▸ Exercise: Go through the data and copy each line where the string "optical" appears.

Data provided below:

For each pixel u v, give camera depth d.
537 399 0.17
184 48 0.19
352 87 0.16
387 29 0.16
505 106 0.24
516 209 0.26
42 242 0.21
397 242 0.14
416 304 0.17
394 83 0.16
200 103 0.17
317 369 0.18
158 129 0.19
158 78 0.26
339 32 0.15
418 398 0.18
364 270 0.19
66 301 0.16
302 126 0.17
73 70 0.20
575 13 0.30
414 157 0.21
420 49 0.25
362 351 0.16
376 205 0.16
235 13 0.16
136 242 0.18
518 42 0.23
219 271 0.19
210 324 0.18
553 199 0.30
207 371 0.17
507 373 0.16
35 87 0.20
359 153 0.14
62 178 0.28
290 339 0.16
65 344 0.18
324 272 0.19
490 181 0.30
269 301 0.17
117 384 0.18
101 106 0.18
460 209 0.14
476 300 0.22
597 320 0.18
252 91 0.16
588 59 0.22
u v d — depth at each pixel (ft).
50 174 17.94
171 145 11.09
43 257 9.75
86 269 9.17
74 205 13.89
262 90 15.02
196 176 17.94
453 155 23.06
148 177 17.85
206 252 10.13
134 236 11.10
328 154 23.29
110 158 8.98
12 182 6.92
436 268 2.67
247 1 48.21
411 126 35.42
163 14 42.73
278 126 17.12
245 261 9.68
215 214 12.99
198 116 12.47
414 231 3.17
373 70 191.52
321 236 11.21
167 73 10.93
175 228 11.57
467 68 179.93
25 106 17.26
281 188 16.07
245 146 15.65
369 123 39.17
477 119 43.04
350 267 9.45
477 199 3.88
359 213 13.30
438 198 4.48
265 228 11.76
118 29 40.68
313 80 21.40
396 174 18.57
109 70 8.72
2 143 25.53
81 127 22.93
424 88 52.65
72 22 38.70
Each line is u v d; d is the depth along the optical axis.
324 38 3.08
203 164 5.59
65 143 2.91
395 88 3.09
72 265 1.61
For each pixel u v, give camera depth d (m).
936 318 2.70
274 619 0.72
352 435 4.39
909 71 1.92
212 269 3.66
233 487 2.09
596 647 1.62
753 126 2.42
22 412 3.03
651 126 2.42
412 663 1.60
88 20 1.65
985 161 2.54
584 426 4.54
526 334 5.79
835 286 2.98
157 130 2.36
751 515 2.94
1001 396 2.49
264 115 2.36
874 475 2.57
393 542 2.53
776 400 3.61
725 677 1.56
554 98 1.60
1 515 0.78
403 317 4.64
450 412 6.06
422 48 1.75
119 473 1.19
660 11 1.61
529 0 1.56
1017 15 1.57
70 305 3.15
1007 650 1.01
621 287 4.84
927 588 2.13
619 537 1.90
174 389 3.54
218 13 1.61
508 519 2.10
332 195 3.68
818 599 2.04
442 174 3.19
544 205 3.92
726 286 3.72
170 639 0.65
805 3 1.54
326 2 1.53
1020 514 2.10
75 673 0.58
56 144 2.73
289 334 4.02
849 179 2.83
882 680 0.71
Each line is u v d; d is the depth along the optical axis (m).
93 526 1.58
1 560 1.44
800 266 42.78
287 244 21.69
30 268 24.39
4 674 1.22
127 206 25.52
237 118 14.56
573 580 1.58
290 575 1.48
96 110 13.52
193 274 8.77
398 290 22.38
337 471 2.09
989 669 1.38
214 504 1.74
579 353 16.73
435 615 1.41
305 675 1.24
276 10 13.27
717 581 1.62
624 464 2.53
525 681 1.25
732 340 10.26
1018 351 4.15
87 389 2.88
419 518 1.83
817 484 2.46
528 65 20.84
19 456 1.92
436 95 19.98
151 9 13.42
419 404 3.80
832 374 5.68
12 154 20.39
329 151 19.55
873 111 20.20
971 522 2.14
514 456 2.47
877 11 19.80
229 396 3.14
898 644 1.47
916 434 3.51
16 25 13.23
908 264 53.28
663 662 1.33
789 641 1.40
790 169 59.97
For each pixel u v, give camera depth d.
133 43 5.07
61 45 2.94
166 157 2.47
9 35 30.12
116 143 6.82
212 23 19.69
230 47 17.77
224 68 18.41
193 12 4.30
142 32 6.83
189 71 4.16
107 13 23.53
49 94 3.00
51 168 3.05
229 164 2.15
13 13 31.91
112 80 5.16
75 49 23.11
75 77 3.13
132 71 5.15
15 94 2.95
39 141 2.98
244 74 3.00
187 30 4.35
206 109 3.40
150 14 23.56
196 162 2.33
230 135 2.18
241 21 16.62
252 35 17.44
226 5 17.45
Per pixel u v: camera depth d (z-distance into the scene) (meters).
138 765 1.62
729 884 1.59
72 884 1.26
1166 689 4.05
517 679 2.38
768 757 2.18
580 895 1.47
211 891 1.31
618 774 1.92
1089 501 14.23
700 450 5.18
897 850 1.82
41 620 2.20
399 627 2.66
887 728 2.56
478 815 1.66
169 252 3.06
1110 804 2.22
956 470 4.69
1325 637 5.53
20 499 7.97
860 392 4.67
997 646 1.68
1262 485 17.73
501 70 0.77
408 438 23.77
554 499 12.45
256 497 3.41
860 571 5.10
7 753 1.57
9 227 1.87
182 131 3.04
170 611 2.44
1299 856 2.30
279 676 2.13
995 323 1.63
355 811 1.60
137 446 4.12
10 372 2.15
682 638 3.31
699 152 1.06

End of Data provided.

▸ Response area:
Each line is u v d; d is the depth along the optical axis.
Each line is u v d; d is the depth along the optical axis (m).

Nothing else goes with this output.